Фернандес пил чай, громко прихлебывая. По мостовой протарахтели колеса тележки.
Дядя снова закрыл глаза. Теперь у него был важный и безмятежный вид слепца. Раздумывает ли он?
А может быть, ему больно? Мне казалось, что челюсти у него стиснуты. Наконец он повернулся ко мне и мягко сказал:
— Нет.
— Ты не хочешь?
— Если бы я даже был здоров, — а сейчас я очень устал, — и то я не пошел бы.
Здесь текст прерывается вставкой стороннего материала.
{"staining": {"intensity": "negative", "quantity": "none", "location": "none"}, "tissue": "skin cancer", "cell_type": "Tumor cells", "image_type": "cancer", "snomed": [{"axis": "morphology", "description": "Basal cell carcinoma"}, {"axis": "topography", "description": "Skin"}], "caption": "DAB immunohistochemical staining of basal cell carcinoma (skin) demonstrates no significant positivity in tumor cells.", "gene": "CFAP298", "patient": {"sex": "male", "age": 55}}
— Что он говорит? — нетерпеливо спросил Фернандес.
— Погоди.
Медленно и глуховато, так, что мне пришлось напряженно вслушиваться, Идир добавил:
— Границу хорошо охраняют… и не только из-за контрабанды, но и из-за французов, которые бегут в Марокко, а также из-за эпидемии тифа, свирепствующей между Тлемсеном и Марниа. Риск слишком велик. Араба, который поможет французу перейти в Марокко, накажут более жестоко, чем самого беглеца…
Он отхлебнул глоток чая.
— Что он говорит? — не удержался Фернандес.
Прежде всего я собирался сказать ему, что дядя стар и болен и поэтому не может принять его предложение.
— Он отказывается, — ответил я, — потому что если его схватят, то жестоко накажут.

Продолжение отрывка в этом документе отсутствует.